**PROBLEM:**
Copy every line of the material below, swapping "collection date" for "date collected" wherever it occurs and leaving all other text unchanged.

**RECORD SET:**
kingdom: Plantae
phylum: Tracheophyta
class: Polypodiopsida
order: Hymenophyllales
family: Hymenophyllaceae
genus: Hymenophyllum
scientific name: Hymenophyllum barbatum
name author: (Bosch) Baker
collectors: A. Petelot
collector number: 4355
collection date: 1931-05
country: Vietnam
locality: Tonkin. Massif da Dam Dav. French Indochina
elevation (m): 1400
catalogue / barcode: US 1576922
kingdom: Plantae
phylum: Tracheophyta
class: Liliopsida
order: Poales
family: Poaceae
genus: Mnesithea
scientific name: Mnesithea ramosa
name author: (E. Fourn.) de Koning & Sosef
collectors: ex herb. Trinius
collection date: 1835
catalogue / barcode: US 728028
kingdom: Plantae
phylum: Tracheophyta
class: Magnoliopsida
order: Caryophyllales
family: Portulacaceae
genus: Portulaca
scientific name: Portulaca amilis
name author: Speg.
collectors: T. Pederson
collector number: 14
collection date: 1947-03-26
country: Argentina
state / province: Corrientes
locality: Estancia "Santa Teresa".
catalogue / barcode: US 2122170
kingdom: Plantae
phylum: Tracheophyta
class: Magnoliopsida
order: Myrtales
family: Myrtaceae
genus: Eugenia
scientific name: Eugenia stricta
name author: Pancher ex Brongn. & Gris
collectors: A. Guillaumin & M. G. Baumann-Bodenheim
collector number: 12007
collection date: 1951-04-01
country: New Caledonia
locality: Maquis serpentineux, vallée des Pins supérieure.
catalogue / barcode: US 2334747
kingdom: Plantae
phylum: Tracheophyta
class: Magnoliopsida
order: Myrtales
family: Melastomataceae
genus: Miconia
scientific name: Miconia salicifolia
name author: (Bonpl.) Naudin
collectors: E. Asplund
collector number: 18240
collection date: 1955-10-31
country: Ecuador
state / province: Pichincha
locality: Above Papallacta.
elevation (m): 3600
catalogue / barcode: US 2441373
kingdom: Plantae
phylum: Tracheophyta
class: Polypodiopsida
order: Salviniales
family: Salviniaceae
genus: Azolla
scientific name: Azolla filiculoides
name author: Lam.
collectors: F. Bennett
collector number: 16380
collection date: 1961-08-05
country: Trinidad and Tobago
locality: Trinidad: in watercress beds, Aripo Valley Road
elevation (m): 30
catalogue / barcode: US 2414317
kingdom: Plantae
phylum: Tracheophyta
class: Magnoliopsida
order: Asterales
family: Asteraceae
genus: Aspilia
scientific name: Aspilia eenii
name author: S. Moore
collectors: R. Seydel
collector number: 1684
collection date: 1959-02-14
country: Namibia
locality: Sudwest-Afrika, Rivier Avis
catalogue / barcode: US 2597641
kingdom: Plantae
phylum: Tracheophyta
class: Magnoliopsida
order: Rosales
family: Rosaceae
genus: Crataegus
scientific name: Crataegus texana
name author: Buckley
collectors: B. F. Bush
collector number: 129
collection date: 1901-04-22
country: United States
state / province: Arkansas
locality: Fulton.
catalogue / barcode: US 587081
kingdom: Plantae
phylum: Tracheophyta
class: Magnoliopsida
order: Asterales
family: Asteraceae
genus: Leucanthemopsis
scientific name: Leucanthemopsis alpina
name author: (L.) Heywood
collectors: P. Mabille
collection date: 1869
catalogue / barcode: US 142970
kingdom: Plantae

**THE COMPLETED TASK:**
kingdom: Plantae
phylum: Tracheophyta
class: Polypodiopsida
order: Hymenophyllales
family: Hymenophyllaceae
genus: Hymenophyllum
scientific name: Hymenophyllum barbatum
name author: (Bosch) Baker
collectors: A. Petelot
collector number: 4355
date collected: 1931-05
country: Vietnam
locality: Tonkin. Massif da Dam Dav. French Indochina
elevation (m): 1400
catalogue / barcode: US 1576922
kingdom: Plantae
phylum: Tracheophyta
class: Liliopsida
order: Poales
family: Poaceae
genus: Mnesithea
scientific name: Mnesithea ramosa
name author: (E. Fourn.) de Koning & Sosef
collectors: ex herb. Trinius
date collected: 1835
catalogue / barcode: US 728028
kingdom: Plantae
phylum: Tracheophyta
class: Magnoliopsida
order: Caryophyllales
family: Portulacaceae
genus: Portulaca
scientific name: Portulaca amilis
name author: Speg.
collectors: T. Pederson
collector number: 14
date collected: 1947-03-26
country: Argentina
state / province: Corrientes
locality: Estancia "Santa Teresa".
catalogue / barcode: US 2122170
kingdom: Plantae
phylum: Tracheophyta
class: Magnoliopsida
order: Myrtales
family: Myrtaceae
genus: Eugenia
scientific name: Eugenia stricta
name author: Pancher ex Brongn. & Gris
collectors: A. Guillaumin & M. G. Baumann-Bodenheim
collector number: 12007
date collected: 1951-04-01
country: New Caledonia
locality: Maquis serpentineux, vallée des Pins supérieure.
catalogue / barcode: US 2334747
kingdom: Plantae
phylum: Tracheophyta
class: Magnoliopsida
order: Myrtales
family: Melastomataceae
genus: Miconia
scientific name: Miconia salicifolia
name author: (Bonpl.) Naudin
collectors: E. Asplund
collector number: 18240
date collected: 1955-10-31
country: Ecuador
state / province: Pichincha
locality: Above Papallacta.
elevation (m): 3600
catalogue / barcode: US 2441373
kingdom: Plantae
phylum: Tracheophyta
class: Polypodiopsida
order: Salviniales
family: Salviniaceae
genus: Azolla
scientific name: Azolla filiculoides
name author: Lam.
collectors: F. Bennett
collector number: 16380
date collected: 1961-08-05
country: Trinidad and Tobago
locality: Trinidad: in watercress beds, Aripo Valley Road
elevation (m): 30
catalogue / barcode: US 2414317
kingdom: Plantae
phylum: Tracheophyta
class: Magnoliopsida
order: Asterales
family: Asteraceae
genus: Aspilia
scientific name: Aspilia eenii
name author: S. Moore
collectors: R. Seydel
collector number: 1684
date collected: 1959-02-14
country: Namibia
locality: Sudwest-Afrika, Rivier Avis
catalogue / barcode: US 2597641
kingdom: Plantae
phylum: Tracheophyta
class: Magnoliopsida
order: Rosales
family: Rosaceae
genus: Crataegus
scientific name: Crataegus texana
name author: Buckley
collectors: B. F. Bush
collector number: 129
date collected: 1901-04-22
country: United States
state / province: Arkansas
locality: Fulton.
catalogue / barcode: US 587081
kingdom: Plantae
phylum: Tracheophyta
class: Magnoliopsida
order: Asterales
family: Asteraceae
genus: Leucanthemopsis
scientific name: Leucanthemopsis alpina
name author: (L.) Heywood
collectors: P. Mabille
date collected: 1869
catalogue / barcode: US 142970
kingdom: Plantae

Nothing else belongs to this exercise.